SOURCE DATA
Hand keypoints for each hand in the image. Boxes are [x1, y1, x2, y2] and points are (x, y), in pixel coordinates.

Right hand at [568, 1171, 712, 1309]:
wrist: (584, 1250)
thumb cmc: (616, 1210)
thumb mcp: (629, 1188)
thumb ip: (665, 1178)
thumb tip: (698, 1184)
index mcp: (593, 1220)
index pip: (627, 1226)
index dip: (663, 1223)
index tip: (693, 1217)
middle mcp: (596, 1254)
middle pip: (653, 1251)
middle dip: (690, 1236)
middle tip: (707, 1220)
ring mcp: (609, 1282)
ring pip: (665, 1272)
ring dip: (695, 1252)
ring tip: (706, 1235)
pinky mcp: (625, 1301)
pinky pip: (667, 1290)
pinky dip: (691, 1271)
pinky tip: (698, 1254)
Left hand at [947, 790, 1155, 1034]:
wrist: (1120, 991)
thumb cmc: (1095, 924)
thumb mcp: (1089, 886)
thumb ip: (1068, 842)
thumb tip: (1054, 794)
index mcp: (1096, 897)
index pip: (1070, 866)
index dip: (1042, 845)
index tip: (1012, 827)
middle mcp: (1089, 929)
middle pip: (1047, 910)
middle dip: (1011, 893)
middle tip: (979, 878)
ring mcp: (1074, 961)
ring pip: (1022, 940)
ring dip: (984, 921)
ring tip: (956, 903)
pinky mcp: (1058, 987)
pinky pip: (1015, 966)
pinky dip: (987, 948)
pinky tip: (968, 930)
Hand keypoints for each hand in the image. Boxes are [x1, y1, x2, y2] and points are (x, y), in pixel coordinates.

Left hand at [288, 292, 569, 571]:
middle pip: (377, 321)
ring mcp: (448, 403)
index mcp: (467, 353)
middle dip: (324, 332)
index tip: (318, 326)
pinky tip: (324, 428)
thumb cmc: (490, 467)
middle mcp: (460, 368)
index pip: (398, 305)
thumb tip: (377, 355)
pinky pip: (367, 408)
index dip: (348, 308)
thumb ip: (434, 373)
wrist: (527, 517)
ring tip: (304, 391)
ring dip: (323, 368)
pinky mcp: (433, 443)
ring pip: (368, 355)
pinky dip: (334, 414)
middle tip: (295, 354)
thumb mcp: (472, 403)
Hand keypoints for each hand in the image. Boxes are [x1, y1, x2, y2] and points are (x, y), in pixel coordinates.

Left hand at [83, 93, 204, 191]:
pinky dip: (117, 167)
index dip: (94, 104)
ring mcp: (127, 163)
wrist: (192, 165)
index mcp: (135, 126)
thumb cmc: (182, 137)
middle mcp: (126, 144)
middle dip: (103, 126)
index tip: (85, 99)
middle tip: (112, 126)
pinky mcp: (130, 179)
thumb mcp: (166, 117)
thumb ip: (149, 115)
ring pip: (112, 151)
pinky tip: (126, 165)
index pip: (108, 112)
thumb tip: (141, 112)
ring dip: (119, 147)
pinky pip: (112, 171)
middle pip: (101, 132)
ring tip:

WHAT YOU HAVE TO DO
Using the listing above, list every line in which the string "Left" occurs.

EXPECTED ANSWER
Left hand at [947, 790, 1155, 1034]:
Left hand at [288, 292, 569, 571]:
Left hand at [83, 93, 204, 191]:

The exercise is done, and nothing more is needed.